EXERCISE DESCRIPTION: Retype every line from the start of the data down to and including the line with "right knee: (861, 445)". Skip the pictures.

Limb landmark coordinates
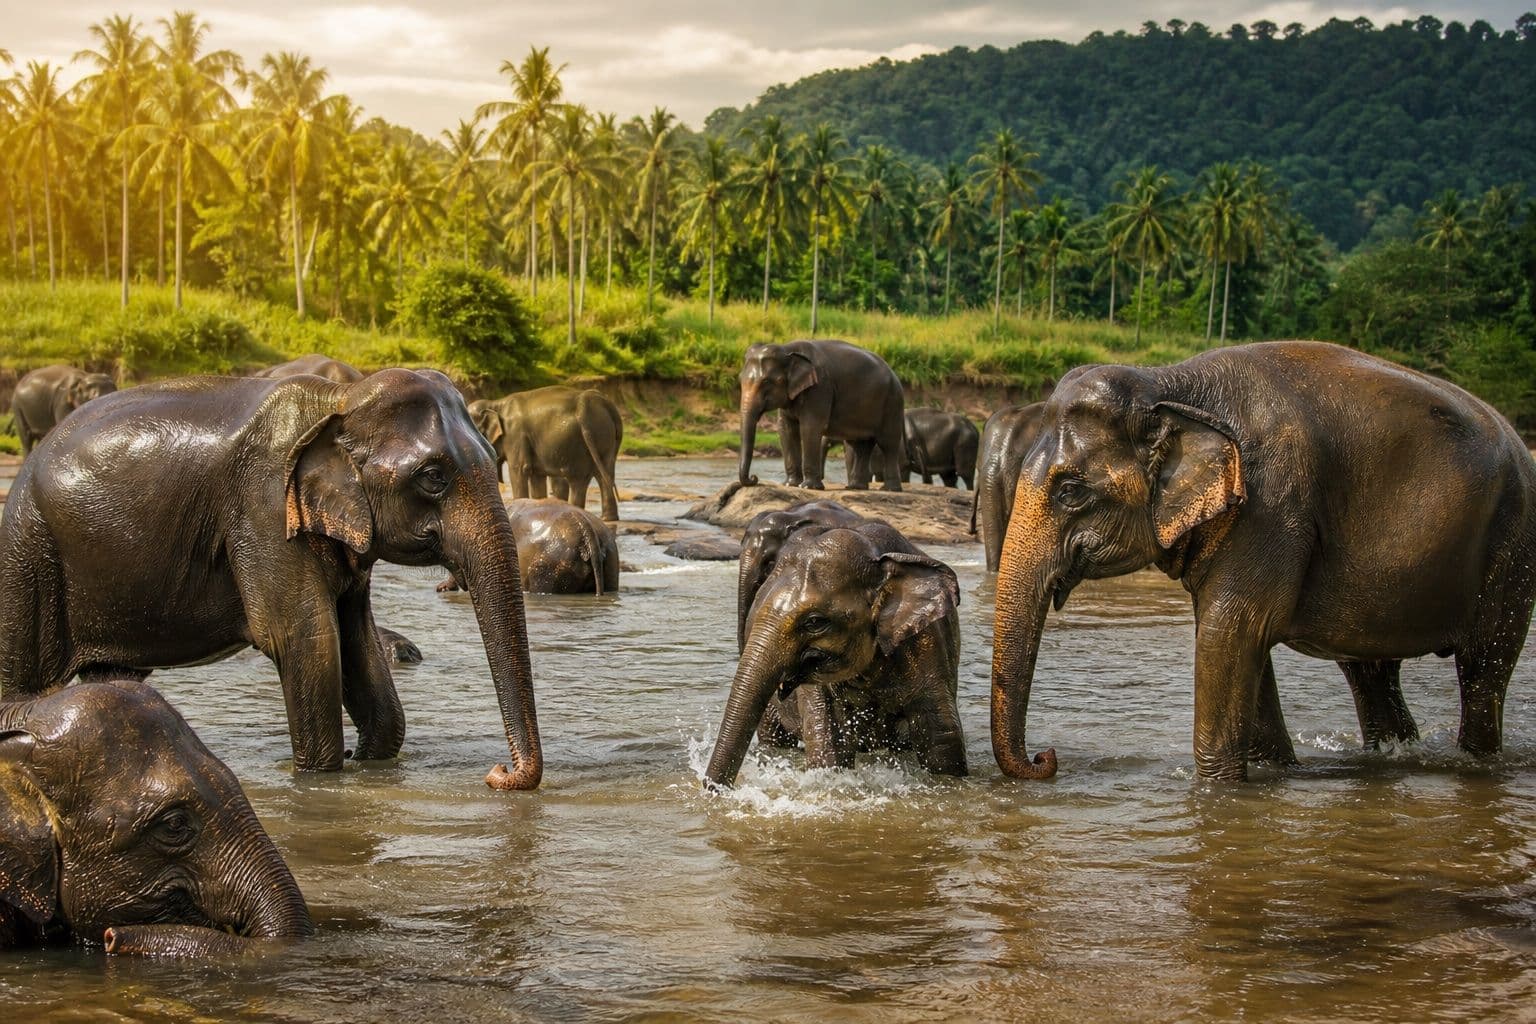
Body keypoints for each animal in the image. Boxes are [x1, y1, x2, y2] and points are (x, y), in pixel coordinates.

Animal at [0, 368, 543, 791]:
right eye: (433, 477)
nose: (497, 773)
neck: (338, 401)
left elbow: (357, 641)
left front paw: (368, 762)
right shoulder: (261, 509)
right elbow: (308, 639)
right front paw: (323, 776)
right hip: (29, 551)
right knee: (21, 683)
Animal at [474, 386, 622, 522]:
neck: (496, 403)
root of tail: (592, 401)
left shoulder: (515, 435)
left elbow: (519, 470)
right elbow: (537, 476)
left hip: (579, 443)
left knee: (579, 479)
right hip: (605, 436)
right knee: (604, 474)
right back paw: (608, 518)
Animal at [738, 339, 906, 492]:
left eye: (766, 381)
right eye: (740, 379)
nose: (754, 478)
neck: (788, 348)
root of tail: (895, 375)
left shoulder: (820, 387)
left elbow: (810, 427)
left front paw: (808, 487)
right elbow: (786, 428)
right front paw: (789, 485)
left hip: (892, 403)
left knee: (888, 444)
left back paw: (889, 489)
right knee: (861, 445)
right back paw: (855, 487)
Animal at [990, 341, 1536, 782]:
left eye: (1070, 491)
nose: (1045, 757)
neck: (1168, 381)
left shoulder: (1272, 506)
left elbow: (1229, 632)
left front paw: (1217, 789)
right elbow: (1234, 638)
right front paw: (1276, 772)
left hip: (1513, 547)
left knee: (1483, 670)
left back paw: (1476, 763)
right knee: (1371, 675)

WORKED SOLUTION:
Body keypoints for each animal in the image. Boxes are [x1, y1, x2, y2] and points are (x, y), in pixel coordinates.

Animal at [0, 368, 543, 791]:
right eye: (433, 477)
nose: (497, 773)
neck: (338, 401)
left elbow: (357, 641)
left front paw: (368, 762)
right shoulder: (261, 509)
right elbow: (308, 639)
right front paw: (323, 776)
right hip: (29, 551)
right knee: (21, 683)
Animal at [474, 386, 622, 522]:
neck: (496, 403)
root of tail: (592, 401)
left shoulder: (515, 435)
left elbow: (519, 470)
right elbow: (537, 476)
left hip: (579, 443)
left knee: (579, 479)
right hip: (605, 436)
right knee: (604, 474)
right back paw: (608, 518)
Animal at [738, 339, 906, 492]:
left eye: (766, 381)
right eye: (740, 379)
nose: (754, 478)
neck: (788, 348)
root of tail: (895, 375)
left shoulder: (820, 387)
left elbow: (810, 427)
left front paw: (808, 487)
right elbow: (786, 428)
right front paw: (789, 485)
left hip: (892, 403)
left knee: (888, 444)
left back paw: (889, 489)
right knee: (861, 445)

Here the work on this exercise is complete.